THE RECORDS below:
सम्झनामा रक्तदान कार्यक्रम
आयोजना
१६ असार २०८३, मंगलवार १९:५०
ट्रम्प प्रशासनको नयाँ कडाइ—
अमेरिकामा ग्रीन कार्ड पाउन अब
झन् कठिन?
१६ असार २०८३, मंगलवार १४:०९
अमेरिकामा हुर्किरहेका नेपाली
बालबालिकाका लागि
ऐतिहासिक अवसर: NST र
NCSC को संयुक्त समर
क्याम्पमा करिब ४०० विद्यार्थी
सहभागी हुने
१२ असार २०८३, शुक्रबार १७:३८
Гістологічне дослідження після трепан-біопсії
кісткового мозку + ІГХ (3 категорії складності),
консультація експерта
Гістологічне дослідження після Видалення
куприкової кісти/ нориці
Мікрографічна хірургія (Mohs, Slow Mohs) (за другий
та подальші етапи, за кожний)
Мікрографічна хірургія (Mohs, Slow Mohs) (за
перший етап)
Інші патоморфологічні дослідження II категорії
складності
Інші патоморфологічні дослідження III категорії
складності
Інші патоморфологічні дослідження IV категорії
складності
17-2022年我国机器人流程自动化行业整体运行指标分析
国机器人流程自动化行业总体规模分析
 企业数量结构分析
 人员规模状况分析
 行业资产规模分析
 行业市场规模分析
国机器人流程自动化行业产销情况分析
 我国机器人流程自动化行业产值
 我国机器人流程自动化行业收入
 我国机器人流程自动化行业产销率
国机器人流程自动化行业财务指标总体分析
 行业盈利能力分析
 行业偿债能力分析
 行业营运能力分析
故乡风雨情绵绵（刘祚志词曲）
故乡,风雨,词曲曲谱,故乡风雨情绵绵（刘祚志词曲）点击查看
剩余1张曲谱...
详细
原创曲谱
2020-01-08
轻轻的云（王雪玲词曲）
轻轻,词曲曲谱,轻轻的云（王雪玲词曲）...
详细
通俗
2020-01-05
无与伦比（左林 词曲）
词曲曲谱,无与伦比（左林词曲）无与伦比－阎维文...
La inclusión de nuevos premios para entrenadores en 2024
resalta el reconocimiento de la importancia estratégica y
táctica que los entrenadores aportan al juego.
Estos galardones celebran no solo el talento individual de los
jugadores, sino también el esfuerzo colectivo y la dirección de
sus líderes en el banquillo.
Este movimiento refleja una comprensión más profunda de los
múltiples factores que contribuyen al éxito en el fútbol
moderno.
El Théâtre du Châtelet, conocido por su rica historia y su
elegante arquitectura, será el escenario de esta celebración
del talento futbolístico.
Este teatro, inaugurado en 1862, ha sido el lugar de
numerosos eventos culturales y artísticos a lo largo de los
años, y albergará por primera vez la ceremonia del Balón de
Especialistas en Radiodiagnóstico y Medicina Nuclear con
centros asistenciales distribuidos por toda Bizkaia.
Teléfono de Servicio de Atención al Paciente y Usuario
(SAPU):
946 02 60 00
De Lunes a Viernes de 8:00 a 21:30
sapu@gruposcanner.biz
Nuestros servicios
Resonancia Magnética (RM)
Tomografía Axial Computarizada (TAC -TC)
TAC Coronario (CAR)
End of THE RECORDS.
REQUEST: A word-for-word transcription of all the data is needed.

TASK OUTPUT:
सम्झनामा रक्तदान कार्यक्रम
आयोजना
१६ असार २०८३, मंगलवार १९:५०
ट्रम्प प्रशासनको नयाँ कडाइ—
अमेरिकामा ग्रीन कार्ड पाउन अब
झन् कठिन?
१६ असार २०८३, मंगलवार १४:०९
अमेरिकामा हुर्किरहेका नेपाली
बालबालिकाका लागि
ऐतिहासिक अवसर: NST र
NCSC को संयुक्त समर
क्याम्पमा करिब ४०० विद्यार्थी
सहभागी हुने
१२ असार २०८३, शुक्रबार १७:३८
Гістологічне дослідження після трепан-біопсії
кісткового мозку + ІГХ (3 категорії складності),
консультація експерта
Гістологічне дослідження після Видалення
куприкової кісти/ нориці
Мікрографічна хірургія (Mohs, Slow Mohs) (за другий
та подальші етапи, за кожний)
Мікрографічна хірургія (Mohs, Slow Mohs) (за
перший етап)
Інші патоморфологічні дослідження II категорії
складності
Інші патоморфологічні дослідження III категорії
складності
Інші патоморфологічні дослідження IV категорії
складності
17-2022年我国机器人流程自动化行业整体运行指标分析
国机器人流程自动化行业总体规模分析
 企业数量结构分析
 人员规模状况分析
 行业资产规模分析
 行业市场规模分析
国机器人流程自动化行业产销情况分析
 我国机器人流程自动化行业产值
 我国机器人流程自动化行业收入
 我国机器人流程自动化行业产销率
国机器人流程自动化行业财务指标总体分析
 行业盈利能力分析
 行业偿债能力分析
 行业营运能力分析
故乡风雨情绵绵（刘祚志词曲）
故乡,风雨,词曲曲谱,故乡风雨情绵绵（刘祚志词曲）点击查看
剩余1张曲谱...
详细
原创曲谱
2020-01-08
轻轻的云（王雪玲词曲）
轻轻,词曲曲谱,轻轻的云（王雪玲词曲）...
详细
通俗
2020-01-05
无与伦比（左林 词曲）
词曲曲谱,无与伦比（左林词曲）无与伦比－阎维文...
La inclusión de nuevos premios para entrenadores en 2024
resalta el reconocimiento de la importancia estratégica y
táctica que los entrenadores aportan al juego.
Estos galardones celebran no solo el talento individual de los
jugadores, sino también el esfuerzo colectivo y la dirección de
sus líderes en el banquillo.
Este movimiento refleja una comprensión más profunda de los
múltiples factores que contribuyen al éxito en el fútbol
moderno.
El Théâtre du Châtelet, conocido por su rica historia y su
elegante arquitectura, será el escenario de esta celebración
del talento futbolístico.
Este teatro, inaugurado en 1862, ha sido el lugar de
numerosos eventos culturales y artísticos a lo largo de los
años, y albergará por primera vez la ceremonia del Balón de
Especialistas en Radiodiagnóstico y Medicina Nuclear con
centros asistenciales distribuidos por toda Bizkaia.
Teléfono de Servicio de Atención al Paciente y Usuario
(SAPU):
946 02 60 00
De Lunes a Viernes de 8:00 a 21:30
sapu@gruposcanner.biz
Nuestros servicios
Resonancia Magnética (RM)
Tomografía Axial Computarizada (TAC -TC)
TAC Coronario (CAR)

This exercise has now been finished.